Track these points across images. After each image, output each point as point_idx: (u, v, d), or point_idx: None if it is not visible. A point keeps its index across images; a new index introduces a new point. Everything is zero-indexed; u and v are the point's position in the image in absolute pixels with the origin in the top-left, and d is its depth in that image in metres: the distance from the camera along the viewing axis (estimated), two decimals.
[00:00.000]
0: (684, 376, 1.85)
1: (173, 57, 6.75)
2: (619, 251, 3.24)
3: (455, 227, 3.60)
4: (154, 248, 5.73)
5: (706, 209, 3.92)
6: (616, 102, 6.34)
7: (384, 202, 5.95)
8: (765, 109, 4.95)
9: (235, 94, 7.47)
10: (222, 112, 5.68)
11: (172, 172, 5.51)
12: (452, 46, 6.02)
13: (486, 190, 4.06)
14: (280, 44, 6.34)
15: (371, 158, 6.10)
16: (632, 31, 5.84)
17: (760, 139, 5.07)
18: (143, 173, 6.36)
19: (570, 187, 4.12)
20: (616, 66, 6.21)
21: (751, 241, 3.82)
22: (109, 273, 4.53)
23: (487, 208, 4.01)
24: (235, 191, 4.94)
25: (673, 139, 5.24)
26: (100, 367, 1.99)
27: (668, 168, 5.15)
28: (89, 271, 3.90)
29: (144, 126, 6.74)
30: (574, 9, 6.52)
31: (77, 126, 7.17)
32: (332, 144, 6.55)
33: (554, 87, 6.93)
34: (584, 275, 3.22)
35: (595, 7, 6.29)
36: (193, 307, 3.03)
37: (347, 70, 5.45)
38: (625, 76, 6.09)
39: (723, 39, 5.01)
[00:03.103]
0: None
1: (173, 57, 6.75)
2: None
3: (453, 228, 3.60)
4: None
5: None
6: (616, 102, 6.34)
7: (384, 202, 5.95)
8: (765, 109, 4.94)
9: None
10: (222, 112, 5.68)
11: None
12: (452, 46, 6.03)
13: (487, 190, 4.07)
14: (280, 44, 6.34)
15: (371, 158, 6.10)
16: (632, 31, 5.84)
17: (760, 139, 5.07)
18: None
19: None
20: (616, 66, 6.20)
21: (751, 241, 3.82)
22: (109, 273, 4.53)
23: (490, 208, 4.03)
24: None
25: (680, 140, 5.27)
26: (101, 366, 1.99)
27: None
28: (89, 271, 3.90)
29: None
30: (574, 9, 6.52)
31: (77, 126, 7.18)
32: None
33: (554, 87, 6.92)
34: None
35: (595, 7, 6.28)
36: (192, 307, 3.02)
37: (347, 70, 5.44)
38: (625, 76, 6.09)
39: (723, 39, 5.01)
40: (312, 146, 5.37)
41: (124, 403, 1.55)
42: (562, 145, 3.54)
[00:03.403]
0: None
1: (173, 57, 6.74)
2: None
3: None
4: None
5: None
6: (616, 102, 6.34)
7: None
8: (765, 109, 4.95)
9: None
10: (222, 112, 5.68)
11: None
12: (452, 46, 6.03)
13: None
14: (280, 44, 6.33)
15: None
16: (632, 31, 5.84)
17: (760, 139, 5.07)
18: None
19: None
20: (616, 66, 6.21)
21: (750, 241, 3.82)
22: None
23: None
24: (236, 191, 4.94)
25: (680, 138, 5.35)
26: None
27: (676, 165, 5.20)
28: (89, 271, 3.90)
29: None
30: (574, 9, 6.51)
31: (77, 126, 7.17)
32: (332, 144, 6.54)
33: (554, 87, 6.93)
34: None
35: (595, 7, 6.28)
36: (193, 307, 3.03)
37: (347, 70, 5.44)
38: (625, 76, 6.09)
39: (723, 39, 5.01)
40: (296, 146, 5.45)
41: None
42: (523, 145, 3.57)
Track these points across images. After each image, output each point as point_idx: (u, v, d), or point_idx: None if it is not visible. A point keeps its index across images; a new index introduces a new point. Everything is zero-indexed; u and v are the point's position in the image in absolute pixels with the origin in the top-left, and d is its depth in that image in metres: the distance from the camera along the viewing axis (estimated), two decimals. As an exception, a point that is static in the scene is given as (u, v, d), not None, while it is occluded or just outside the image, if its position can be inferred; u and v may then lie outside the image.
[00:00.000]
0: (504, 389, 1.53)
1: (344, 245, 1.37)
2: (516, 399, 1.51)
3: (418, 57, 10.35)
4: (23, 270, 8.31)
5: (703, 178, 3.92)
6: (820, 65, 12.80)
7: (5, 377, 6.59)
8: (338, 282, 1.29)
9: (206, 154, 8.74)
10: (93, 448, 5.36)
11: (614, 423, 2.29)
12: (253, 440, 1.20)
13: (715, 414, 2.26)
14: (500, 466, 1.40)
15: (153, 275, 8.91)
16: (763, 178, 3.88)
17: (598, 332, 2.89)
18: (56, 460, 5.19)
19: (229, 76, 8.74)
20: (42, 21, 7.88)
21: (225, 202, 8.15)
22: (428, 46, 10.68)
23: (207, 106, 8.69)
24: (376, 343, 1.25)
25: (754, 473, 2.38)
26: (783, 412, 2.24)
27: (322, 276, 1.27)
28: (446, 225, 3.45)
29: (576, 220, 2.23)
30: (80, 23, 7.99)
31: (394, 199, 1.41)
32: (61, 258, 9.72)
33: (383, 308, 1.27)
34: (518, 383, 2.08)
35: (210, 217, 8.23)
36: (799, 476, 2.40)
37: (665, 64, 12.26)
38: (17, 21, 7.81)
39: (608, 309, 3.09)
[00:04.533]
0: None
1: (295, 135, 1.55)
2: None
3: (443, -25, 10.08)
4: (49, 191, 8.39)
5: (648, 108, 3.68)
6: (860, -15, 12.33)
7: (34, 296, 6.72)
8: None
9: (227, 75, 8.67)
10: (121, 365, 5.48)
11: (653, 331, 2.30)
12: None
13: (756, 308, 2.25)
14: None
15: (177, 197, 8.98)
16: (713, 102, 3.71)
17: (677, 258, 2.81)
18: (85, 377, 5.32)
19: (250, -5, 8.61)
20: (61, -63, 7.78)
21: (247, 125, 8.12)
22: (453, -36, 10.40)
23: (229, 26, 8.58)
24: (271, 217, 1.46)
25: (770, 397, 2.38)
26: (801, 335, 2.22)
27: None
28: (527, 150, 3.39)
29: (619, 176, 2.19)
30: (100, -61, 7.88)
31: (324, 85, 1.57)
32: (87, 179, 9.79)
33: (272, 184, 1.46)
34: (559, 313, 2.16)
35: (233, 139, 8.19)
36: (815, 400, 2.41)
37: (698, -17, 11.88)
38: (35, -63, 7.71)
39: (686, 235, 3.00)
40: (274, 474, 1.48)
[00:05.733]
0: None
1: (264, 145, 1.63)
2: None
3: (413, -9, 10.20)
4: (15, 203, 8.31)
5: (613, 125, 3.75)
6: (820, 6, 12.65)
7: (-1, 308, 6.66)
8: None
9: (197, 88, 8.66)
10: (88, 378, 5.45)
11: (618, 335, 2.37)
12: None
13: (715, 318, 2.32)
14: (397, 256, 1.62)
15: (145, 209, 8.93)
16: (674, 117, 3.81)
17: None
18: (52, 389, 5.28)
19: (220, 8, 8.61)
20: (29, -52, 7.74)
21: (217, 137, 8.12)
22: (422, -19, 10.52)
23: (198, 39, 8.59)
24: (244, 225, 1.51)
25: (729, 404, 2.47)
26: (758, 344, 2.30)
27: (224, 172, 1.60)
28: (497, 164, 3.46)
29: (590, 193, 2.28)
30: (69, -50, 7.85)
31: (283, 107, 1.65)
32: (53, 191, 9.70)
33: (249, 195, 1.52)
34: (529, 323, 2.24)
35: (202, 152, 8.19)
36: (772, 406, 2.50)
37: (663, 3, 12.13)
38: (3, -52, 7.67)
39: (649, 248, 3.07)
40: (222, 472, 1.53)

----------------------------------------

_Work order_
Using the listing above, return word for word each line from the one that has "16: (763, 178, 3.88)" through the one that has "27: (322, 276, 1.27)", and no line outside that range.

_Result of this task_
16: (763, 178, 3.88)
17: (598, 332, 2.89)
18: (56, 460, 5.19)
19: (229, 76, 8.74)
20: (42, 21, 7.88)
21: (225, 202, 8.15)
22: (428, 46, 10.68)
23: (207, 106, 8.69)
24: (376, 343, 1.25)
25: (754, 473, 2.38)
26: (783, 412, 2.24)
27: (322, 276, 1.27)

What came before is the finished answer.